おもわず傍らを見やる。賤竜は食い入るように舞台上を見上げている。
その横顔は何百何千回と、夢で見てきたものと同じだ。
夢のなかで、賤竜は多くの場面、戦場に立っていた。
黒き陰気の炎をその身に宿し、彼が駆ければ何百何千の悲鳴があがった。地をどよもし、断ち割り、破壊を生んでいた。
だからだろうか、厄介な神として廟に閉じ込められたのは。
こんなことが賤竜にもできたのならば、三百年の間、人目に触れることもなく隠され、義弟や義妹と……離れ離れになることもなかったのだろうか。
風水僵尸。その陰型と陽型の違いとをまざまざと自覚して、自然と唇を噛みしめていた。
そして、そう、そんな折に。
おもむろにまた身を起こした貴竜が――真っ直ぐに冽花らを見つめてきたのであった。
賤竜がかすかに肩を揺らし、目を瞠る。
そんな珍しい場面を見た冽花は、おもわずとつられて前を向き直し、息を飲んだ。
貴竜の左足が。それまでの円をえがく柔らかさを失い、つ、と滑るように後ろにさげられた。流れるように腰を落とす。両腕が軽く折り曲げられ、前後し、『構えられる』。
――この格好……っ
冽花は背筋を震わせた。
明らかに演舞とは異なる、この姿は、構えは。
武闘のものであった。
そうして、固まった冽花の前で貴竜は口を開いた。
『さて。そろそろお勤めも終わりが近い。だが、いい機会だとは思わないか?』
そう、よく通る声で告げてくる。
周囲が異変に気付いて、ざわめきだす。
貴竜の視線の先にいる――冽花、そうして賤竜へと、皆の注目が集まりだすのだ。
ゆっくりと皆は自然と後ずさりして、両脇に分かれた人垣ができた。
――特等席って、こういう事か。
一気に注目を浴びてしまったことに苦虫を嚙みつぶし見返す冽花。そして、その傍らの賤竜へとむけて、貴竜は手招いてきた。
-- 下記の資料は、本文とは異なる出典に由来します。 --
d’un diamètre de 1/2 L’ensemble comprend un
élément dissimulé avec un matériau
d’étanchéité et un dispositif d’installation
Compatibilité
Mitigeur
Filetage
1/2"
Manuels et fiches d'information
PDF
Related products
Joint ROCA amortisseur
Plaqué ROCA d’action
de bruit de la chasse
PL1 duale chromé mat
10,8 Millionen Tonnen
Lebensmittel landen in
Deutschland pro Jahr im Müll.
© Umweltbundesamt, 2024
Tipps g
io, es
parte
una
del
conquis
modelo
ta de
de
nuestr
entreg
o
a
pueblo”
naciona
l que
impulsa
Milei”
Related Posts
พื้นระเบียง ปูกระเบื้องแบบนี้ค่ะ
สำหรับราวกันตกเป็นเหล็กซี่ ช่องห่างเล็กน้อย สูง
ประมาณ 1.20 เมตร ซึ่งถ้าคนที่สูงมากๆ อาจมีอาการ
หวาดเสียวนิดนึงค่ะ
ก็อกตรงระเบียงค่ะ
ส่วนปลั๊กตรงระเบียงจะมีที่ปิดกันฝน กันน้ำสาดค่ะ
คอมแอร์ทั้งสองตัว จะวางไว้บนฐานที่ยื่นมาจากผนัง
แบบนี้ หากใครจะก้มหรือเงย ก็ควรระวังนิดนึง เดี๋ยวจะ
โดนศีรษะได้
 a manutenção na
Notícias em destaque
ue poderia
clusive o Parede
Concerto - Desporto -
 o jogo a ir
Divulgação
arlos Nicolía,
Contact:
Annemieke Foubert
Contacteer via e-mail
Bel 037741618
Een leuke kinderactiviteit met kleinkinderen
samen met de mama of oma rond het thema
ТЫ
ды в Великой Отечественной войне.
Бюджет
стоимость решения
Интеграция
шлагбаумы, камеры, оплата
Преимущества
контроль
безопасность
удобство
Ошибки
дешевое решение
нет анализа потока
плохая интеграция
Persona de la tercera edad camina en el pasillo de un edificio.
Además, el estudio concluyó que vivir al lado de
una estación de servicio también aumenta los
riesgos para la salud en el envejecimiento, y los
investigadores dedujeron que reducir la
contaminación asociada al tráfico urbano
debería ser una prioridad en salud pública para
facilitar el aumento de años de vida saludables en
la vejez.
掌を上にむけて、小指から順番にゆっくりと折って招いた。白い粒の揃う歯を覗かせて、その牙まで剥きだし笑う。
『俺たちの本領を見せ、かつあんたの再稼働を世に知らしめるのに、またとない好機だよ。なあ――哥哥よ。久しぶりに“遊ぼう”』
そう告げると同時に、その身は白き炎に包まれた。